> **Exercise prompt**: Express the lines of all the entries below as a Markdown table with two columns, Row and Line, giving each line its own numbered row. Omit blank lines and leave out the pictures.

> **Extracted entries**:

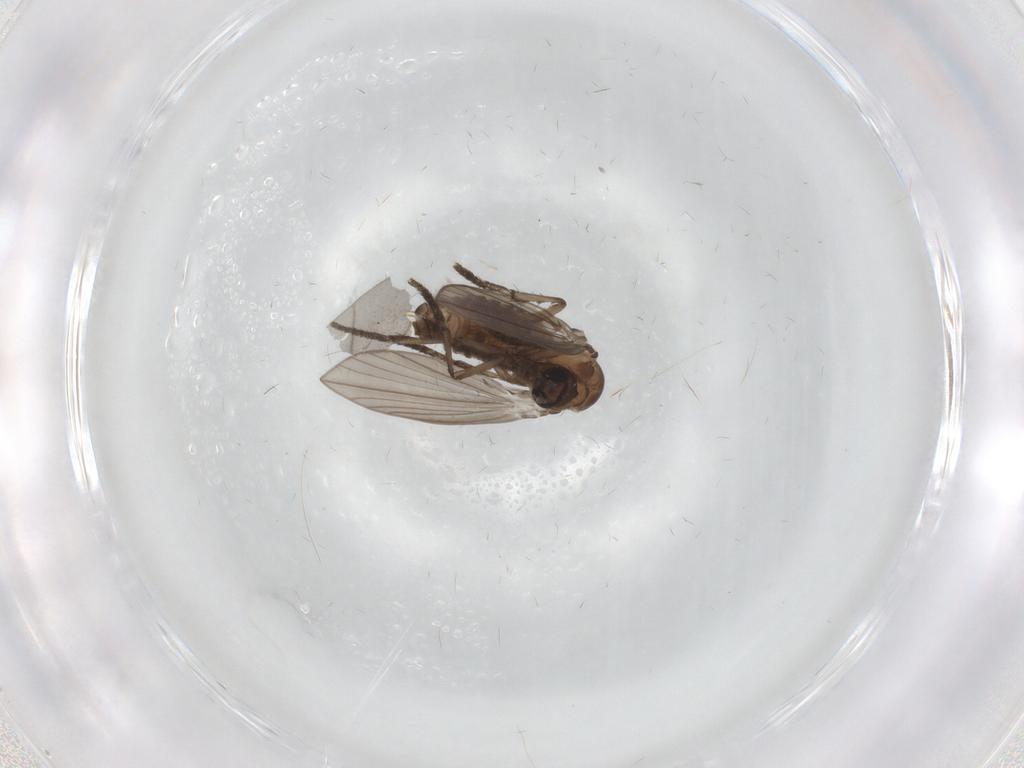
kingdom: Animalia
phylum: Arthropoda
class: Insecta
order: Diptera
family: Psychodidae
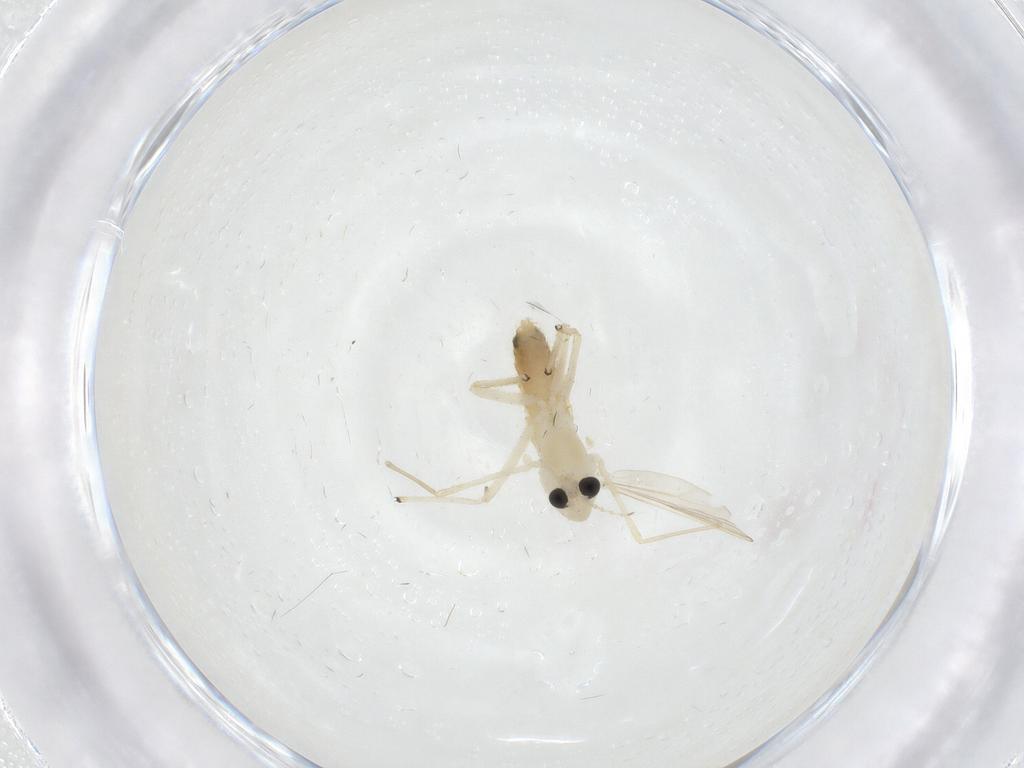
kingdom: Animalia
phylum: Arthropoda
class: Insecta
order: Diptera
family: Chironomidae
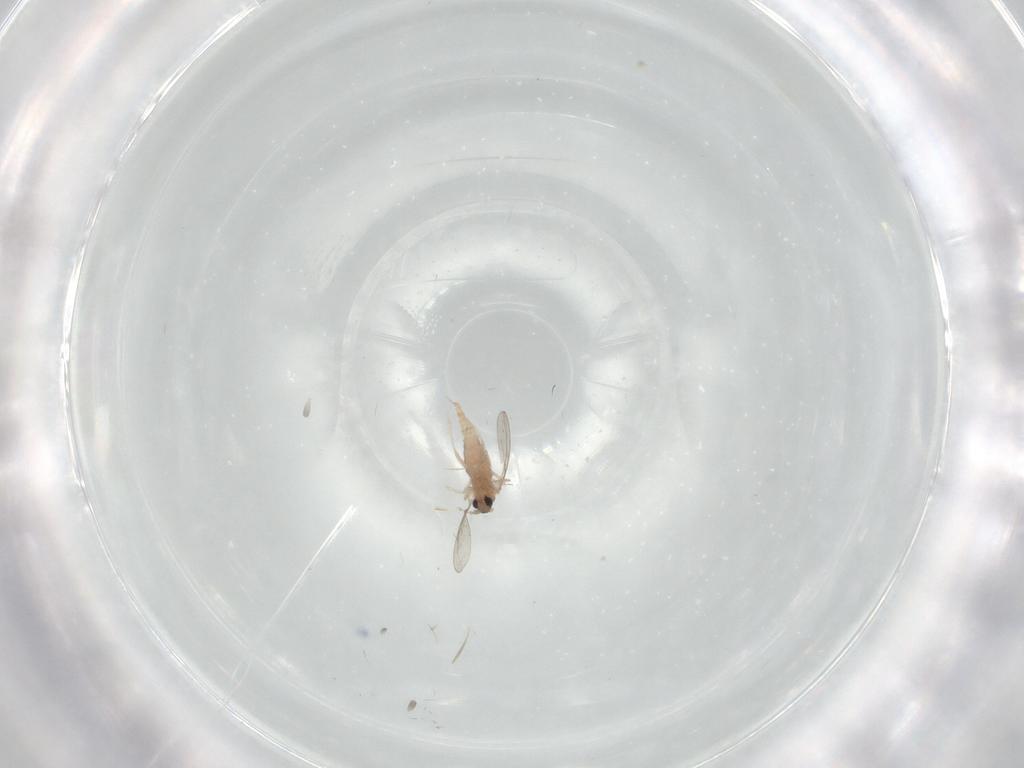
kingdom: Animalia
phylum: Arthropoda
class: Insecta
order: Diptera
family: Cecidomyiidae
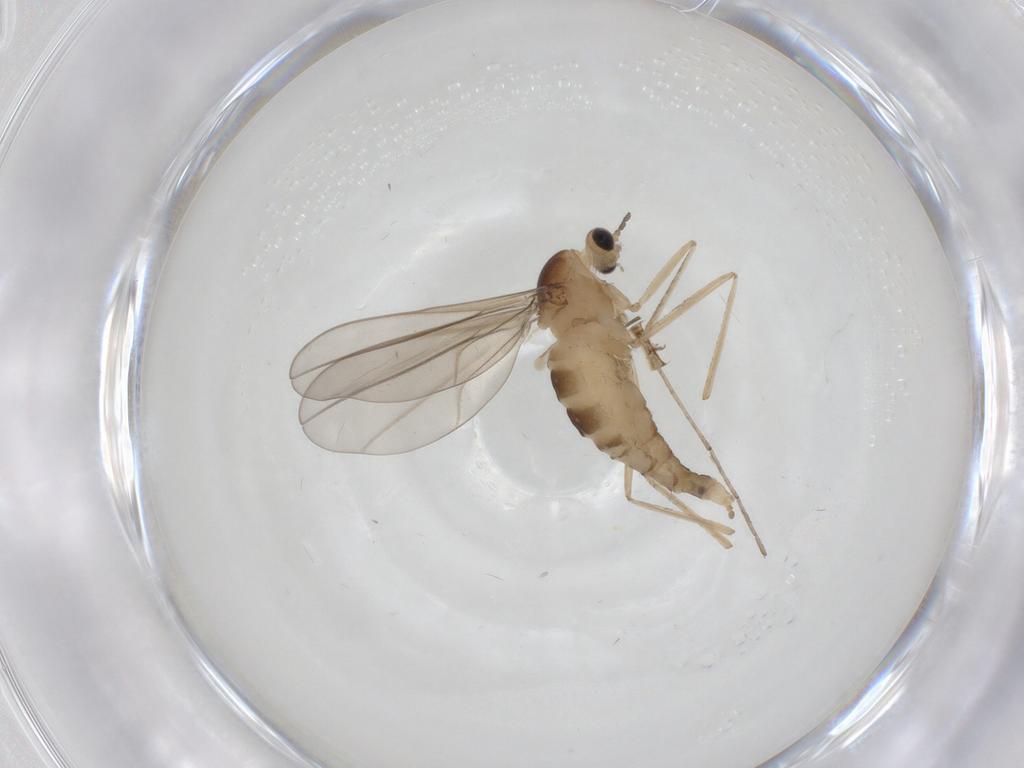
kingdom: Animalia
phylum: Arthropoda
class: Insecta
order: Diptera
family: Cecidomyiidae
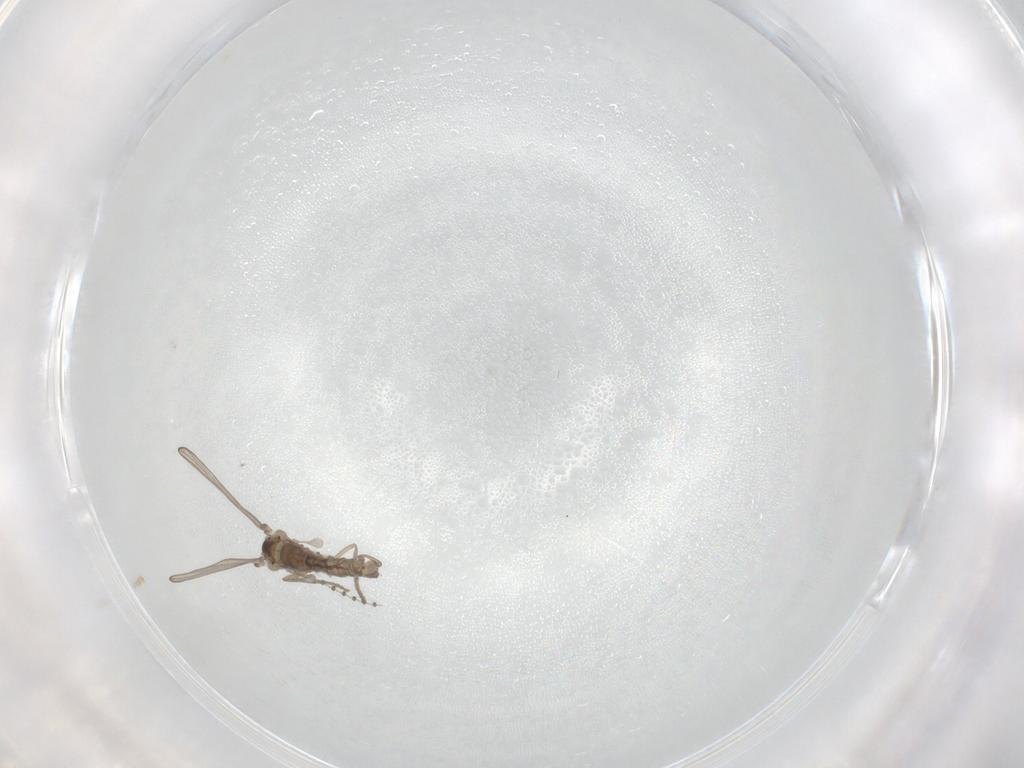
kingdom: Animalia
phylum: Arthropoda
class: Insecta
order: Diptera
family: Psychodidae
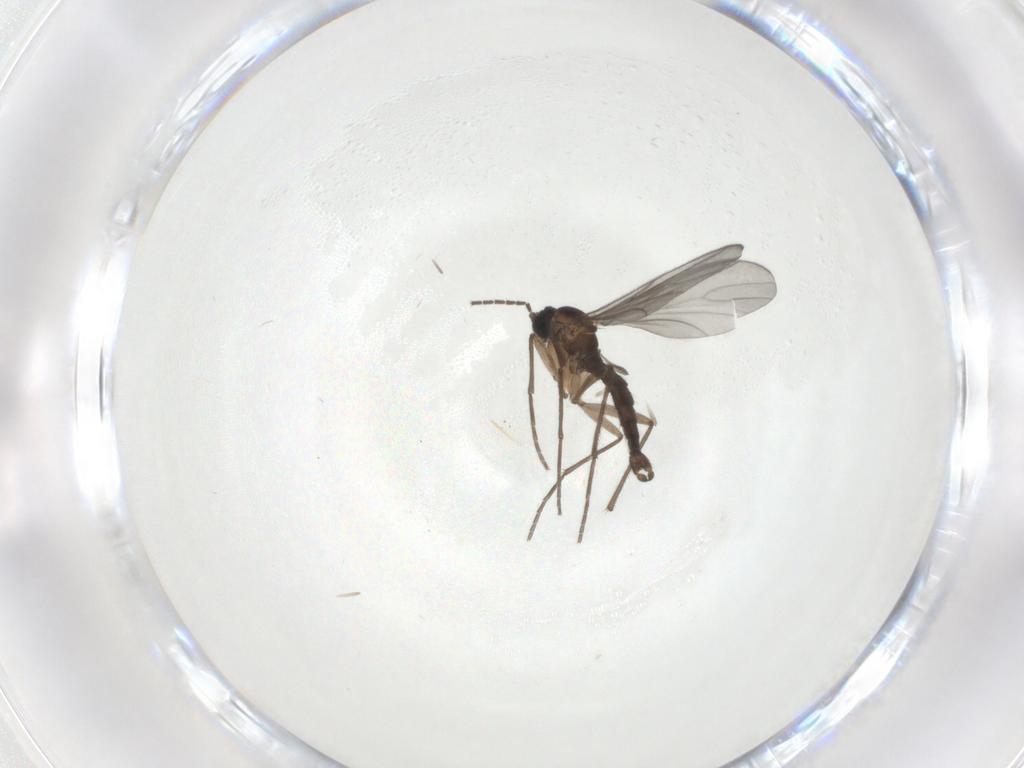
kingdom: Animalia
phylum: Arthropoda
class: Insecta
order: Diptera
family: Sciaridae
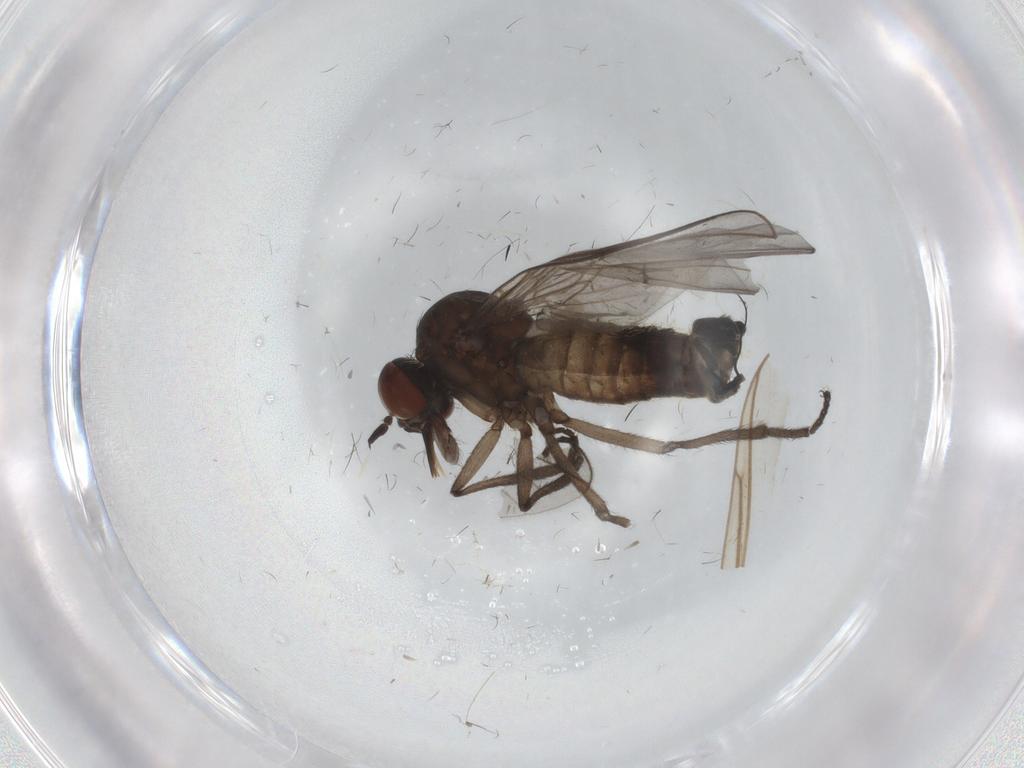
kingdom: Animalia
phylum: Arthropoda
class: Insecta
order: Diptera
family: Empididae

> **Output of the task**:
| Row | Line |
|---|---|
| 1 | kingdom: Animalia |
| 2 | phylum: Arthropoda |
| 3 | class: Insecta |
| 4 | order: Diptera |
| 5 | family: Psychodidae |
| 6 | kingdom: Animalia |
| 7 | phylum: Arthropoda |
| 8 | class: Insecta |
| 9 | order: Diptera |
| 10 | family: Chironomidae |
| 11 | kingdom: Animalia |
| 12 | phylum: Arthropoda |
| 13 | class: Insecta |
| 14 | order: Diptera |
| 15 | family: Cecidomyiidae |
| 16 | kingdom: Animalia |
| 17 | phylum: Arthropoda |
| 18 | class: Insecta |
| 19 | order: Diptera |
| 20 | family: Cecidomyiidae |
| 21 | kingdom: Animalia |
| 22 | phylum: Arthropoda |
| 23 | class: Insecta |
| 24 | order: Diptera |
| 25 | family: Psychodidae |
| 26 | kingdom: Animalia |
| 27 | phylum: Arthropoda |
| 28 | class: Insecta |
| 29 | order: Diptera |
| 30 | family: Sciaridae |
| 31 | kingdom: Animalia |
| 32 | phylum: Arthropoda |
| 33 | class: Insecta |
| 34 | order: Diptera |
| 35 | family: Empididae |